Scott Larson, UrtheCast
…speaking of oddly-named companies…
UrtheCast was new to me: I hadn’t heard of the company, didn’t know what they did, and my inner monologue kept wanting to say the name as synonymous with “You’re the cast”, since so many people nowadays (to my utter dismay) insist on writing “ur” instead of “you are” or “you’re”.
But anyway, it’s pronounced “Earth cast”, which makes perfect sense because what UrtheCast does is commercialize and democratize the view from space. They’ve got cameras mounted on the International Space Station, and the business model is to sell this imagery. Apparently the “pictures from space” industry is worth a couple of billion dollars a year, and UrtheCast has the potential to disrupt the heck out of that by making things affordable (remember on The Big Bang Theory, when Howard and Bernadette had their wedding captured by the ISS? Now you can do that, too, thanks to UrtheCast!).
Scott told us the story of how UrtheCast came to be, and how they reached a partnership with the Russian Space Agency. He finished off by showing the first two images captured by the company’s cameras.
I’ve always had an interest in space (and in fact spent a co-op term at the Canadian Space Agency working on a satellite), and years ago came across this quote:
“You develop an instant global consciousness, a people orientation, an intense dissatisfaction with the state of the world, and a compulsion to do something about it. From out there on the moon, international politics look so petty. You want to grab a politician by the scruff of the neck and drag him a quarter of a million miles out and say, ‘Look at that, you son of a bitch.'” – Apollo 14 astronaut Edgar Mitchell
It came to mind when listening to the presentation. Scott also provided us with a slightly more poetic quote:
“What was most significant about the lunar voyage was not that men set foot on the moon but that they set eye on the Earth.” – Norman Cousins
Hongwei Lu, MappedIn
MappedIn is a provider of indoor navigation tools and a platform for facility management. They make a number of products and solutions to help you better navigate the indoors (e.g., interactive maps and apps for malls, stadia, airports, stores, etc.), and to help providers of those indoor spaces learn how their visitors get around (with analytics and such). If every airport in the world signed on with MappedIn, I’d be a happier traveller.

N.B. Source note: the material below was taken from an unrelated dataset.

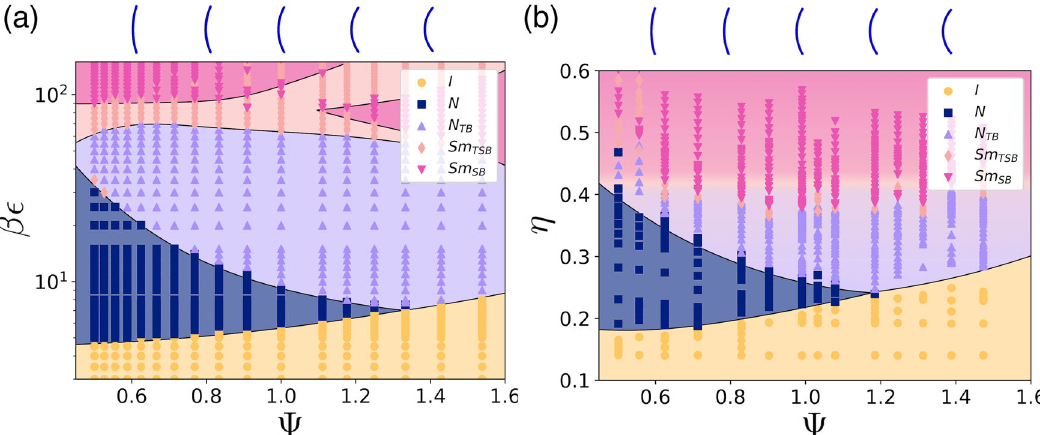
Fig. 3 Phase diagram of curved spherocylinders. Phase behaviour of hard curved spherocylinders as ( a ) predicted by theory, as a function of inverse temperature βϵ and particle curvature Ψ , and ( b ) obtained from simulations, as a function of packing fraction η and Ψ . Both phase diagrams exhibit an isotropic (I) phase at low βϵ and η , respectively. For small particle curvatures Ψ the I phase transitions into an uniaxial nematic (N) phase upon increasing βϵ or η . The stability range of the N phase decreases with Ψ and disappears at Ψ ≳ 1.2. Upon increasing βϵ or η further, the twist-bend nematic (N transforms into a twist-splay-bend smectic (Sm TSB ) phase, and eventually into a splay-bend smectic (Sm SB ) phase. The splay deformations in the nematic director fi eld are accompanied by density modulations. Source data are provided as a Source Data fi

Hongwei Liu is a co-founder, and he basically just told stories and lessons from his time getting MappedIn off the ground (“They told me one slide would be enough”, and he literally had a single slide). While his session was minimalist on visual aids, he charmed the audience with his honesty and often hilarious tales that helped illustrate what it takes to get a company going on basically no money. For instance: the time he and a colleague stayed in a harbour on a rented a boat for $30 a night while attending a week-long conference and tradeshow. It turned out the boat lacked essentials including a functional toilet and running water. But that’s what entrepreneurship demands of its practitioners…self-sacrifice!
It turned out the boat lacked essentials including a functional toilet and running water. But that’s what entrepreneurship demands of its practitioners…self-sacrifice!
And here’s a tidbit one of MappedIn’s supporters shared with Hongwei that is likely applicable to many a start-up: he observed that MappedIn was learning from mistakes, but that perhaps they could avoid some of those mistakes by hiring a few people with more experience.